Saturday, October 15, 2011

Saturday reflections


Another shot of the lake in Central Park.

Wednesday, October 12, 2011

Geometries


No Blackberry service, so the world is clearly going to hell. Here's a covered scaffolding on the Upper West Side, with the brilliant October light making a crazy pattern of shadows, clearly symbolizing the meaninglessness of a universe without constant connectivity.

I'm rather enjoying the sensation of having no idea what critical emails may be sitting in my inbox, and the unfamiliar bliss of being unable to check.

I suspect that New York may still be here in the morning even if none of us read our email until then. It might continue to be here in the morning even if we made a habit of it.

Sunday, October 9, 2011

Sunday non-bird blogging


Central Park early in the morning is a true oasis. Just sitting on a bench is a form of meditation; you hear only the breeze and the birds and the city seems very far away.

What you are not is alone, even at 7 in the morning in the wilds of the Ramble. There are dogs being walked, babies being pushed, photographers, birdwatchers (you can tell by the binoculars around the neck.)







Lots of runners, of course. And even a young man sleeping off what must have been a very late night (he must have been really drunk to make that rock look like a comfortable place to lie down.)

Sunday bird blogging


All of the interesting birds have been keeping themselves mostly out of sight during this migration season -- or at least, out of my sight.

So here's a starling, another common, much-vilified import, and certainly they weren't brought over from Europe because of their sparkling personalities. In the summer, when they have that purple and green iridescence, they look gaudy and overblown, and if they'd been offered as inspiration to the contestants on Project Runway along with the ravens and cockatoos last week, Nina Garcia would definitely be complaining about their taste level.

But in the fall the plumage is much more low-key, and if the speckles mixed with those brown-tipped wings would never land them a spread in Marie Claire, there's still something jaunty about the tiny white chevrons tipping each feather.

Saturday, October 8, 2011

Thank God Almighty, Internet at last!

My cable company (I won't single them out but let's just say their name rhymes with Crime Warner) has finally managed to restore my broadband service after a series of lapses in good customer service standards that would make Dale Carnegie cry.

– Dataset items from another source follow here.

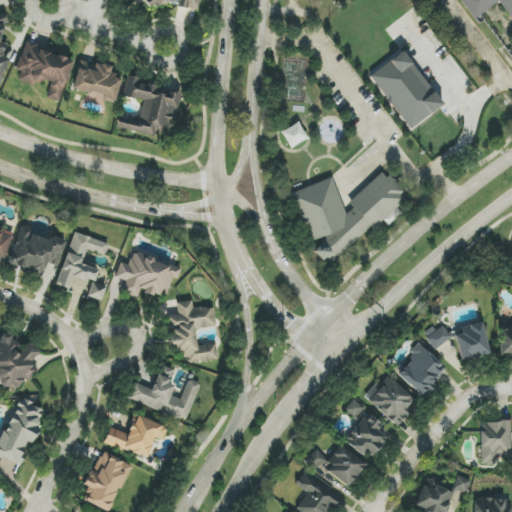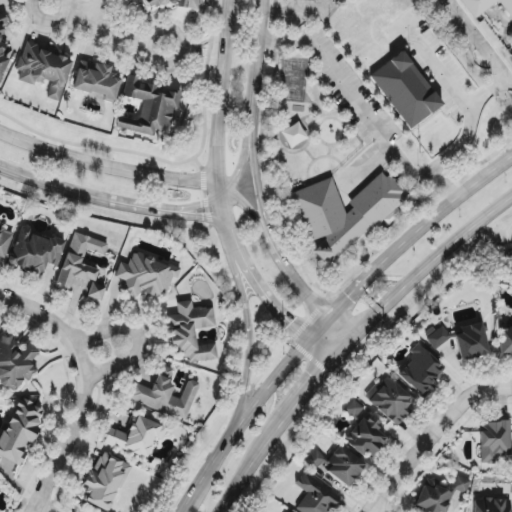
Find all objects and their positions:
building: (1, 3)
building: (179, 3)
building: (486, 4)
building: (485, 6)
road: (92, 13)
road: (104, 31)
road: (477, 41)
building: (2, 46)
road: (258, 68)
building: (44, 69)
road: (443, 76)
building: (96, 82)
building: (404, 90)
road: (354, 99)
building: (150, 108)
road: (466, 137)
road: (370, 164)
road: (143, 174)
road: (258, 188)
road: (221, 199)
road: (448, 205)
road: (142, 208)
building: (342, 213)
road: (196, 217)
building: (5, 241)
building: (35, 251)
road: (280, 256)
road: (431, 261)
building: (82, 266)
building: (147, 274)
road: (361, 286)
road: (311, 293)
traffic signals: (331, 314)
road: (46, 320)
road: (344, 324)
building: (191, 332)
traffic signals: (357, 335)
building: (437, 337)
road: (138, 339)
traffic signals: (309, 340)
road: (248, 341)
building: (505, 341)
building: (471, 342)
road: (345, 346)
traffic signals: (333, 358)
building: (16, 362)
building: (420, 372)
road: (304, 393)
building: (166, 395)
building: (390, 400)
road: (251, 409)
building: (353, 409)
building: (19, 431)
road: (433, 435)
building: (136, 436)
building: (366, 437)
road: (67, 439)
building: (494, 441)
building: (337, 465)
road: (249, 471)
building: (104, 481)
building: (461, 485)
building: (314, 496)
building: (433, 498)
building: (491, 505)
road: (45, 508)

And I'm so happy to be able to go online again that I'm going to go back and post some of the backlog of photos I never got around to.

Here's two more pictures of palms in the Huerto del Cura in Elche, Spain, six months ago.




Saturday, October 1, 2011

Saturday reflections




I only have Internet for ten minutes at a time right now so I'm uploading in a hurry. This is from the terrace at the AMC Theatre on 42nd Street.